Chris Pouler, a resident of Lakeville, Conn., since 1999, is shy: the kind of man who can auscultate a world situation for 15 years, be haunted by the immigration crisis, and express a different normality — that of the people who attempt to change their lives by walking, or crowding onto a raft in search of our kind of life.

We should perhaps remember that for centuries immigrants have broken from their environments to come to the U.S. (from Germany or Kenya — the family origins of two of our recent presidents).

We have flourished … with immigrants.

Pouler is a great painter of faces that tell personal stories. In this exhibition, he also orchestrates scenes with several characters, isolated in empty landscapes, who wonder if they have the courage — and the despair — to leave. They have seen the rage and the violence, storms flooding the streets, earthquakes breaking their towns, drug cartels kidnapping their children, and lack of work.

Their misery and anger should darken their expressive faces. But Pouler’s humble secret is that the hundreds of faces in a show of his work called “Relativity,” at the Warren Family Gallery at the Berkshire School look straight at you, with sadness and hope in their eyes; they look relatively normal.
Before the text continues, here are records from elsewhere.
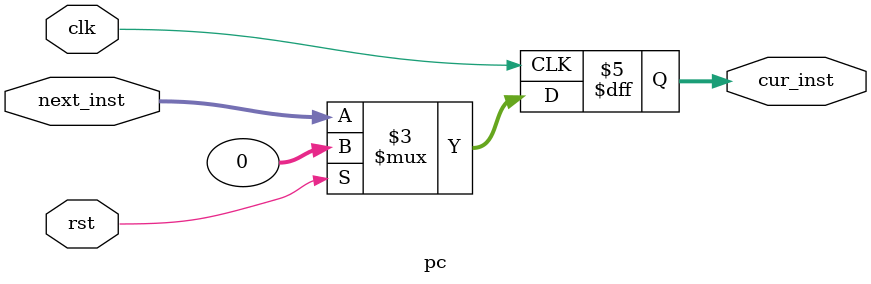
<source format=v>
/*
the pc is simply a register with reset
*/

module pc(
    input [31:0] next_inst,
    input clk,
    input rst,
    output reg [31:0] cur_inst
);

always @ (posedge clk) begin
    if (rst) 
        cur_inst <= 32'b0;
    else 
        cur_inst <= next_inst;
end

endmodule
</source>
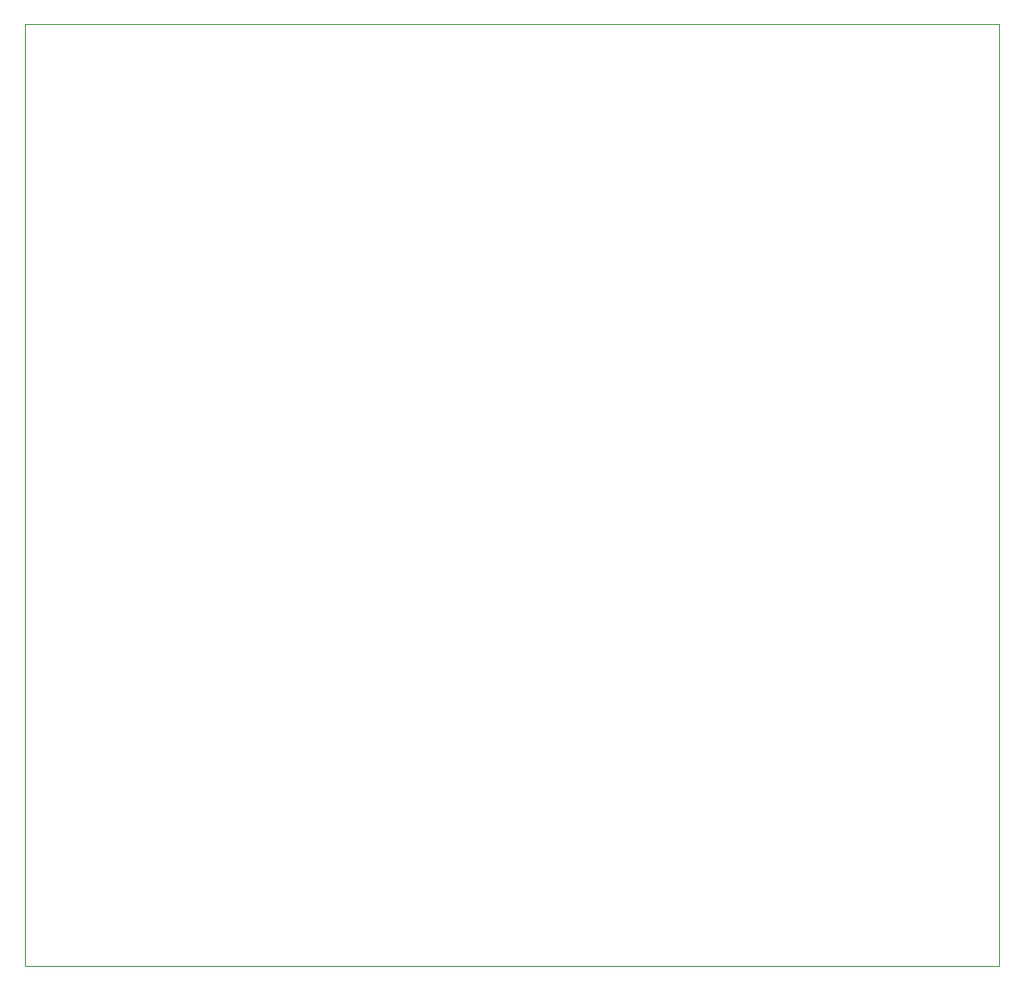
<source format=gbr>
%TF.GenerationSoftware,KiCad,Pcbnew,8.0.4*%
%TF.CreationDate,2024-07-29T15:22:08-07:00*%
%TF.ProjectId,3board_b,33626f61-7264-45f6-922e-6b696361645f,rev?*%
%TF.SameCoordinates,Original*%
%TF.FileFunction,Profile,NP*%
%FSLAX46Y46*%
G04 Gerber Fmt 4.6, Leading zero omitted, Abs format (unit mm)*
G04 Created by KiCad (PCBNEW 8.0.4) date 2024-07-29 15:22:08*
%MOMM*%
%LPD*%
G01*
G04 APERTURE LIST*
%TA.AperFunction,Profile*%
%ADD10C,0.100000*%
%TD*%
G04 APERTURE END LIST*
D10*
X194765000Y-20000000D02*
X194765000Y-109500000D01*
X102235000Y-109500000D02*
X102235000Y-20000000D01*
X194765000Y-109500000D02*
X102235000Y-109500000D01*
X102235000Y-20000000D02*
X194765000Y-20000000D01*
M02*

</source>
Like our own children, like our friends. The paintings reflect that once there was happiness; each pale smile paints a glimmer of hope.

It is a “political” exhibition, but in fact all the faces of children, mothers, proud fathers and trembling grandparents hold the weight of the decisions to improve their conditions. They came from Syria, from Myanmar or Sudan, Kosovo and Columbia, Haiti or Mexico. They feel deeply that their odyssey will finally be understood.

Oddly, a few faces are painted with closed eyes. Perhaps lost in their thoughts. I recognized among them a young Mohammad Ali; he was also some kind of migrant, an “other” who proclaimed he was “the greatest ever.”

In this multimedia installation, Pouler has a very skilled way of encouraging us to reflect upon a world which, in 10 or 20 years, will find millions and millions of people leaving the continents of Africa and Asia, or the Middle East because there is no longer enough water: a “relatively” big crisis! Let’s get ready!

I especially like Tryptic #2: a melancholic image that reminds me of some of the best canvasses of Eric Fischl, before his innocence turned to vile cliché. And Kristina,The Girl from Iraq, among a field of glorious marigolds. She crumbled at the hands of ISIS, picked a flower from the grave. Her spirit is triumphant!

 

“Relativity,” a show of paintings by Chris Pouler, is at the Warren Family Gallery at the Berkshire School in Sheffield, Mass., until Dec. 18. The show can be seen Monday through Saturday, 8:30 a.m. to 5 p.m. or by appointment  (call 413-229-1265). All visitors must be vaccinated and masked.